Work item: Give again the line that contains "of this reality.]]" and every line after it to the end of the records. Keep them exactly as they are and add nothing.
#### Records supplied ####
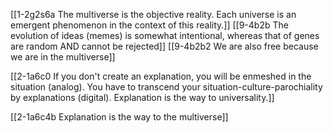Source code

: [[1-2g2s6a The multiverse is the objective reality. Each universe is an emergent phenomenon in the context of this reality.]]
[[9-4b2b The evolution of ideas (memes) is somewhat intentional, whereas that of genes are random AND cannot be rejected]]
[[9-4b2b2 We are also free because we are in the multiverse]]

[[2-1a6c0 If you don't create an explanation, you will be enmeshed in the situation (analog). You have to transcend your situation-culture-parochiality by explanations (digital). Explanation is the way to universality.]]

[[2-1a6c4b Explanation is the way to the multiverse]]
####
Reply:
: [[1-2g2s6a The multiverse is the objective reality. Each universe is an emergent phenomenon in the context of this reality.]]
[[9-4b2b The evolution of ideas (memes) is somewhat intentional, whereas that of genes are random AND cannot be rejected]]
[[9-4b2b2 We are also free because we are in the multiverse]]

[[2-1a6c0 If you don't create an explanation, you will be enmeshed in the situation (analog). You have to transcend your situation-culture-parochiality by explanations (digital). Explanation is the way to universality.]]

[[2-1a6c4b Explanation is the way to the multiverse]]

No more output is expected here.